How do normal cells and cancer cells differ in terms of cell-cycle regulation?

To answer this question, we first need to understand the cell cycle, which is the series of events that lead to cell growth and division. The cell cycle can be divided into four phases: G1 (gap 1), S (synthesis), G2 (gap 2), and M (mitosis).

Normally, cell-cycle progression is tightly regulated by proteins that ensure proper cell growth and division. Key regulatory components include cyclin-dependent kinases (CDKs), cyclins, and checkpoint proteins. Together, these proteins ensure that cells pass through each phase of the cell cycle only if the conditions for growth and division are met.

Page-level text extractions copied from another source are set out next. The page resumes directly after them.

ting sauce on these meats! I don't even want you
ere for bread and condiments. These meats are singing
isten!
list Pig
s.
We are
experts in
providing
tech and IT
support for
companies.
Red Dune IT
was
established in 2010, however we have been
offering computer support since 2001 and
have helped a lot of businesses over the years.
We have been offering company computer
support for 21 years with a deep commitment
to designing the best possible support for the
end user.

Cancer cells differ from normal cells in that their cell cycle regulation is defective, which results in uncontrolled growth and division. There are several reasons for this defect, including: 1- Mutations in the genes that encode checkpoint proteins: These mutations can cause the loss of function, meaning that cells can progress through the cell cycle even if conditions are not met for growth and division. 2- Overexpression of cyclins and CDKs: This can cause cells to divide more rapidly than normal, potentially leading to cancer formation. 3- Inactivation of tumor suppressor proteins: These proteins help maintain cell cycle regulation and prevent the formation of cancer cells. Cancer cells often have mutations in tumor suppressor genes, causing their inactivation and resulting in the loss of cell-cycle regulatory control.

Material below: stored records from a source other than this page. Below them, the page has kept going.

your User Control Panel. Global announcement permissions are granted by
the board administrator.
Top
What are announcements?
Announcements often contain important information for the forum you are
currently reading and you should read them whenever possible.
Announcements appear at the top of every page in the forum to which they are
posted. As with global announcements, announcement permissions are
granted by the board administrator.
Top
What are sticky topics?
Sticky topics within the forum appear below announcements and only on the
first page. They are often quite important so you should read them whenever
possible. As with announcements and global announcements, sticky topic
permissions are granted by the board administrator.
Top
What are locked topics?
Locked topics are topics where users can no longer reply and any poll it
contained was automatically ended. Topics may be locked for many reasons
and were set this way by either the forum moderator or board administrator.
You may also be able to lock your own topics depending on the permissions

As a result of these defects in cell cycle regulation, cancer cells grow and divide uncontrollably. This uncontrolled growth can lead to solid tumors, which can disrupt normal tissue function and potentially become malignant if allowed to spread to other parts of the body.

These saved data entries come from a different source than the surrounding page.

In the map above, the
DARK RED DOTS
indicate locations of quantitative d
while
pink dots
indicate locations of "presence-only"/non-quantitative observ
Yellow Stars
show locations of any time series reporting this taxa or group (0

In summary, normal cells and cancer cells differ in terms of cell cycle regulation. While normal cells have tightly controlled regulation mechanisms involving CDKs, cyclins, and checkpoint proteins, cancer cells often possess defects that lead to a loss of control over the cell cycle. These defects can result in uncontrolled growth and division, leading to the formation and progression of cancer.